The problem: Please give the records below again in full, exactly, with the images left out.

Content starts

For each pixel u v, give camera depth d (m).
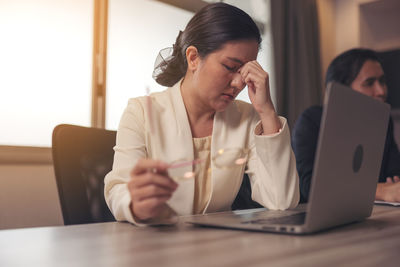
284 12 3.42
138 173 0.79
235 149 0.97
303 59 3.45
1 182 2.02
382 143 0.94
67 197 1.16
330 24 4.03
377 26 4.14
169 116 1.29
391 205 1.34
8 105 2.20
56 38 2.38
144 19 2.80
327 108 0.67
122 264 0.50
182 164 0.75
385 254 0.55
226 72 1.21
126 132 1.22
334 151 0.71
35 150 2.17
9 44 2.21
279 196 1.15
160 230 0.78
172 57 1.41
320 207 0.70
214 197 1.28
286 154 1.16
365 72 2.20
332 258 0.53
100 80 2.51
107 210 1.25
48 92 2.34
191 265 0.49
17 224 2.05
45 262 0.52
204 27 1.24
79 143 1.24
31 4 2.29
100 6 2.53
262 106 1.20
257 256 0.54
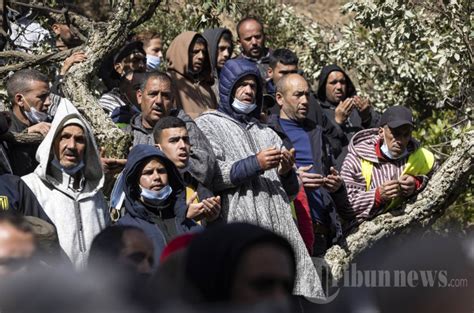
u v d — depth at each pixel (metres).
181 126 8.09
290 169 8.66
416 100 13.94
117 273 2.32
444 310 2.07
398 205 9.95
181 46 10.77
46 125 8.65
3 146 8.41
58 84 9.91
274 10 15.23
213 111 9.01
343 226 9.91
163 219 7.39
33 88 8.94
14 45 11.70
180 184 7.50
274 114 10.09
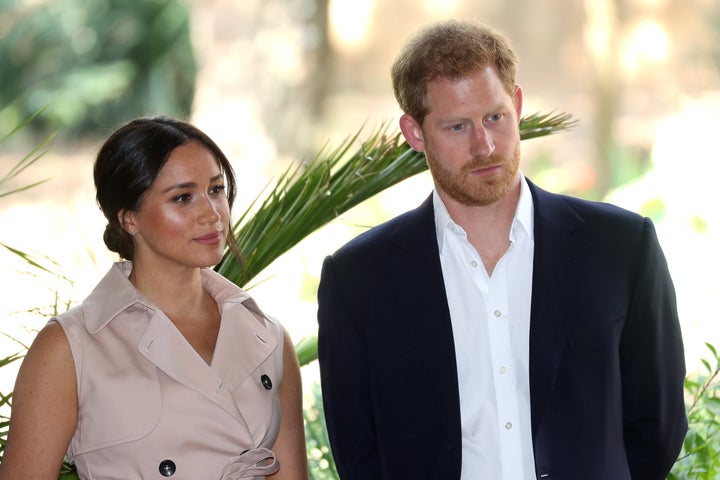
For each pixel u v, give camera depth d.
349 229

Content ends

Answer box:
For each pixel u v, give camera depth d (m).
284 12 3.42
138 173 0.79
235 149 0.97
303 59 3.45
1 182 2.02
382 143 0.94
67 197 1.16
330 24 4.03
377 26 4.14
169 116 1.29
391 205 1.34
8 105 2.20
56 38 2.38
144 19 2.80
327 108 0.67
122 264 0.50
182 164 0.75
385 254 0.55
226 72 1.21
126 132 1.22
334 151 0.71
35 150 2.17
9 44 2.21
279 196 1.15
160 230 0.78
172 57 1.41
320 207 0.70
214 197 1.28
286 154 1.16
365 72 2.20
332 258 0.53
100 80 2.51
107 210 1.25
48 92 2.34
191 265 0.49
17 224 2.05
45 262 0.52
204 27 1.24
79 143 1.24
31 4 2.29
100 6 2.53
262 106 1.20
257 256 0.54
u v d — depth at each pixel (metres).
181 126 8.09
290 169 8.66
416 100 13.94
117 273 2.32
444 310 2.07
398 205 9.95
181 46 10.77
46 125 8.65
3 146 8.41
58 84 9.91
274 10 15.23
213 111 9.01
343 226 9.91
163 219 7.39
33 88 8.94
14 45 11.70
180 184 7.50
274 114 10.09
For each pixel u v, give camera depth d.
349 229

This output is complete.